My Conclusion: Google has gotten really good at rewarding quality content and punishing poor content. For highly competitive keywords, TF-IDF is the price of admission to the top 10 of the SERPs. Without resorting to blackhat methods, it is nearly impossible to rank without heavy usage of relevant terms.
TF-IDF and Co-Occurrence Tools
There are 2 tools that I use for optimizing content:
OnPage.org: Outside of enterprise class SEO tools, this is the only tool I’ve found that does TF-IDF analysis. It’s pricey at over $100 per month, but it’s a must-have. OnPage.org crawls the top 15 ranked websites for a given keyword term, and generates TF-IDF scores for many related terms. There’s also a step where you can enter your content, and the tool will make suggestions as to what relevant terms to add and how frequently. This tool does have several shortcomings, however.
- The user is locked in to only going 15 deep in the SERPs, which, for me is sometimes not deep enough.
- I don’t believe that the tool returns enough relevant terms to take down a highly competitive keyword term.
- It only returns relevant terms consisting of 1 or 2 words.
Shameless Affiliate Plug: Get OnPage.org here.
Ultimate Keyword Hunter (UKH): This is a free download, and is the poor man’s version of Onpage.org. It generally returns very similar results to OnPage.org, but requires more work to filter and rank the importance of relevant terms.
- UKH runs through the same crawling process as OnPage.org, but does not calculate TF-IDF. Figuring out the most important terms is more work.
- It does return aggregate keyword densities as well as the term frequency and how many sites use the term. Pretty handy.
- UKH will go as deep as you want into the SERPs, and gives the opportunity to exclude sites like Youtube videos from the calculations.
- UKH also has a content evaluation tool.
- UKH also provides results for multi-word relevant terms
How to Optimize Content Using TF-IDF and Co-Occurrence
I prefer to use both tools. I use UKH to expand the results I get from OnPage.org.
- Create a list of closely related target keyword phrases that you want to rank for. Ex: Women’s Clothing, Ladies Apparel, Women’s Apparel, etc. The keywords need to be virtual synonyms.
- Run reports in one or both tools for each of your target keywords. Make sure to filter out sites like Youtube, as well as your own page.
- Start with multi-word terms and work downward. If a relevant 3 word relevant term is “red cotton dress”, you can eliminate “red”, “cotton”, “dress”, “red cotton” and “cotton dress” from the related terms list.
- You can generally eliminate words that don’t fit into the theme.
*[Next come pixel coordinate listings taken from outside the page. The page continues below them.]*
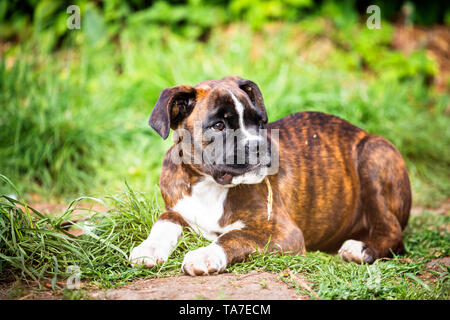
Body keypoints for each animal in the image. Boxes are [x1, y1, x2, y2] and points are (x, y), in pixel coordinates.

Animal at [129, 75, 412, 276]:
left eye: (259, 123)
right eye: (218, 125)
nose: (259, 145)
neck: (208, 185)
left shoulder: (285, 233)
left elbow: (234, 236)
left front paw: (205, 255)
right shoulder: (178, 210)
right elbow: (164, 222)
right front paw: (148, 249)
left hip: (374, 155)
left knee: (391, 230)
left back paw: (360, 248)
If you are analyzing eCommerce pages, you’ll see words and phrases like “add to cart”.
- Combine your lists and rank them by importance.
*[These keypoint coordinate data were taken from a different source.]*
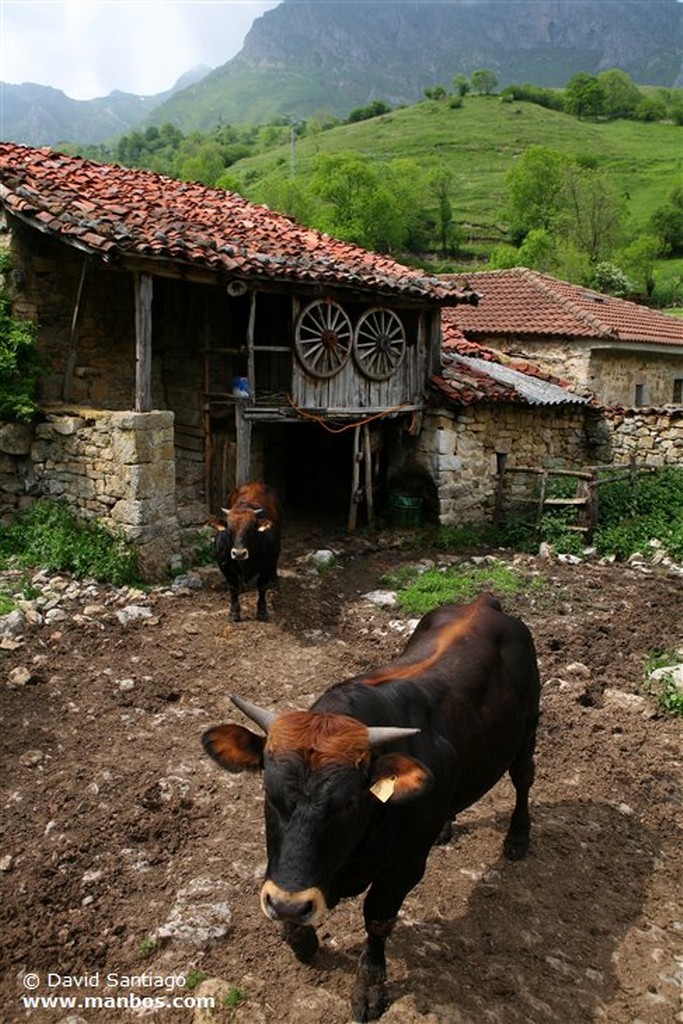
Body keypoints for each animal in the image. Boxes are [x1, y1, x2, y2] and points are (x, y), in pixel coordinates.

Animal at [200, 593, 540, 1015]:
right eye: (269, 793)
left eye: (348, 803)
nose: (290, 905)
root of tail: (483, 602)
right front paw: (302, 939)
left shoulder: (404, 867)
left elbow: (377, 920)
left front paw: (370, 986)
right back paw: (445, 827)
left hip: (528, 731)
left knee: (523, 780)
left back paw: (518, 837)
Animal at [210, 481, 280, 622]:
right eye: (229, 529)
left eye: (251, 529)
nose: (239, 553)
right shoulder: (225, 566)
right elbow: (233, 588)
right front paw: (233, 612)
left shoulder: (268, 564)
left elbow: (262, 587)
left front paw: (262, 611)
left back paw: (274, 580)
- For highly competitive keywords, I often try to incorporate 50-100 relevant terms.
- Try and include the top 10 relevant terms in the first 2 paragraphs and H2s.
- When the content is finished, put it back into one of the tools for evaluation and minor tweaks
- Give the keyword list to your writer with the following instructions:
- Write for end-users, not Google. Text should be very natural and readable.
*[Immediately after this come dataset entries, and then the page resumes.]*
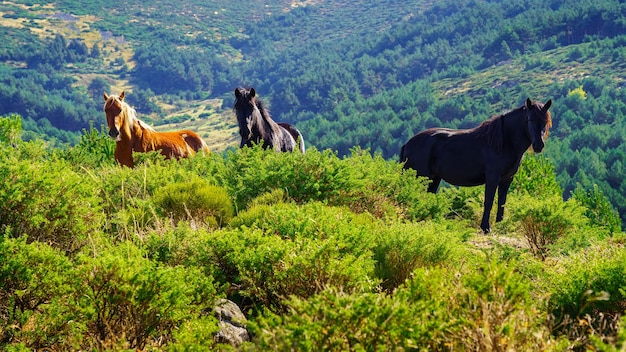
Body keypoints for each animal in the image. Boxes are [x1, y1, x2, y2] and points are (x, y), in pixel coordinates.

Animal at [400, 97, 552, 232]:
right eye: (530, 119)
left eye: (545, 121)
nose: (538, 145)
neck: (503, 142)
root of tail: (407, 144)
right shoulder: (492, 178)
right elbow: (488, 201)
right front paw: (486, 227)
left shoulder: (507, 179)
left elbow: (502, 202)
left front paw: (501, 224)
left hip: (433, 179)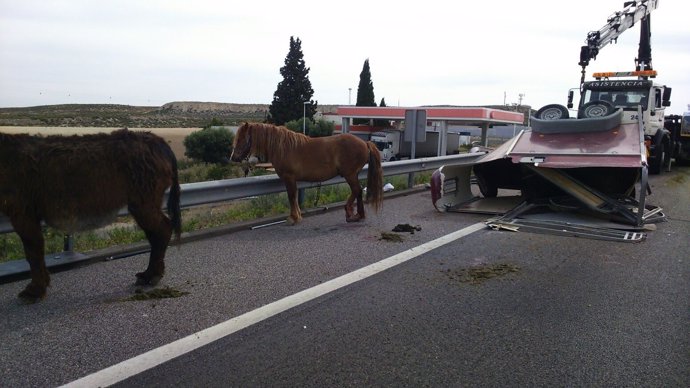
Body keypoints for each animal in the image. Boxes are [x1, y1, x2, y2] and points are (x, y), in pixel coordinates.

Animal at [0, 129, 181, 302]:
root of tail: (158, 141)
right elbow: (34, 250)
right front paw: (40, 286)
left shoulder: (22, 212)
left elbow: (33, 251)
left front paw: (34, 291)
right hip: (144, 202)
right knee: (155, 233)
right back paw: (150, 274)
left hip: (144, 200)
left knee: (162, 230)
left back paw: (151, 276)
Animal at [230, 121, 382, 224]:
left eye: (241, 139)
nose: (233, 158)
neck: (283, 148)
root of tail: (365, 143)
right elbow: (295, 196)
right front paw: (297, 215)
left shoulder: (289, 178)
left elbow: (291, 196)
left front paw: (293, 217)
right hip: (353, 175)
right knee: (358, 191)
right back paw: (358, 215)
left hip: (349, 174)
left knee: (356, 190)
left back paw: (350, 212)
- Try and incorporate as many of the top relevant terms into your first 2 paragraphs as possible.
- No Keyword Stuffing!
- Try and incorporate as many of your top terms as possible into subheadings.
My writers generally don’t complain about these instructions since I am giving them relevant terms to include. Try writing an article about SEO without using words like Google, rankings, keywords, pages, links, etc.!
Good Luck! I’d love to hear about your results!